What you have to do –
What is the number of lines in the following data that contain "creation"? Answer with the number alone.

Provided data –

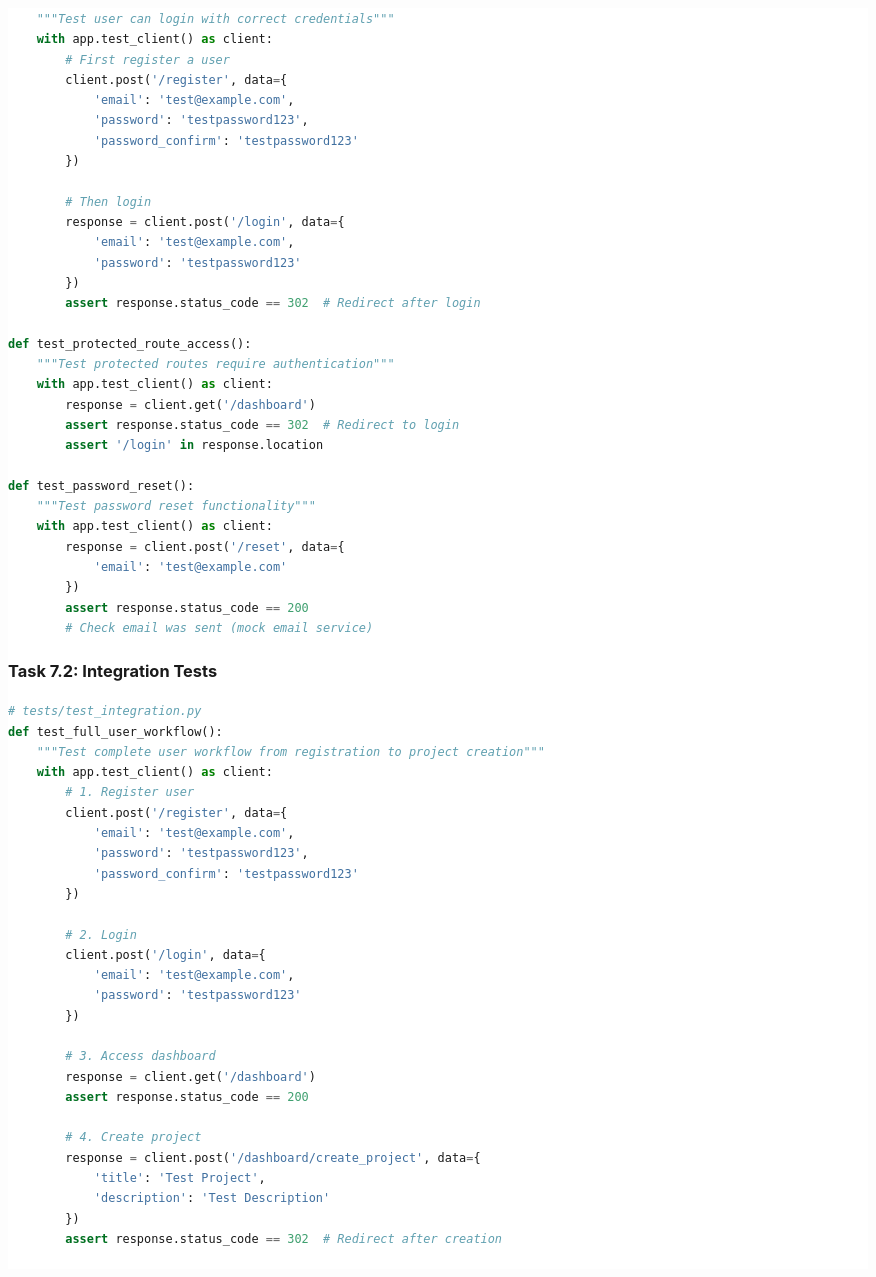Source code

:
 ```python
    """Test user can login with correct credentials"""
    with app.test_client() as client:
        # First register a user
        client.post('/register', data={
            'email': 'test@example.com',
            'password': 'testpassword123',
            'password_confirm': 'testpassword123'
        })
        
        # Then login
        response = client.post('/login', data={
            'email': 'test@example.com',
            'password': 'testpassword123'
        })
        assert response.status_code == 302  # Redirect after login

def test_protected_route_access():
    """Test protected routes require authentication"""
    with app.test_client() as client:
        response = client.get('/dashboard')
        assert response.status_code == 302  # Redirect to login
        assert '/login' in response.location

def test_password_reset():
    """Test password reset functionality"""
    with app.test_client() as client:
        response = client.post('/reset', data={
            'email': 'test@example.com'
        })
        assert response.status_code == 200
        # Check email was sent (mock email service)
```

### **Task 7.2: Integration Tests**
```python
# tests/test_integration.py
def test_full_user_workflow():
    """Test complete user workflow from registration to project creation"""
    with app.test_client() as client:
        # 1. Register user
        client.post('/register', data={
            'email': 'test@example.com',
            'password': 'testpassword123',
            'password_confirm': 'testpassword123'
        })
        
        # 2. Login
        client.post('/login', data={
            'email': 'test@example.com',
            'password': 'testpassword123'
        })
        
        # 3. Access dashboard
        response = client.get('/dashboard')
        assert response.status_code == 200
        
        # 4. Create project
        response = client.post('/dashboard/create_project', data={
            'title': 'Test Project',
            'description': 'Test Description'
        })
        assert response.status_code == 302  # Redirect after creation
        
```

Result of this exercise –
2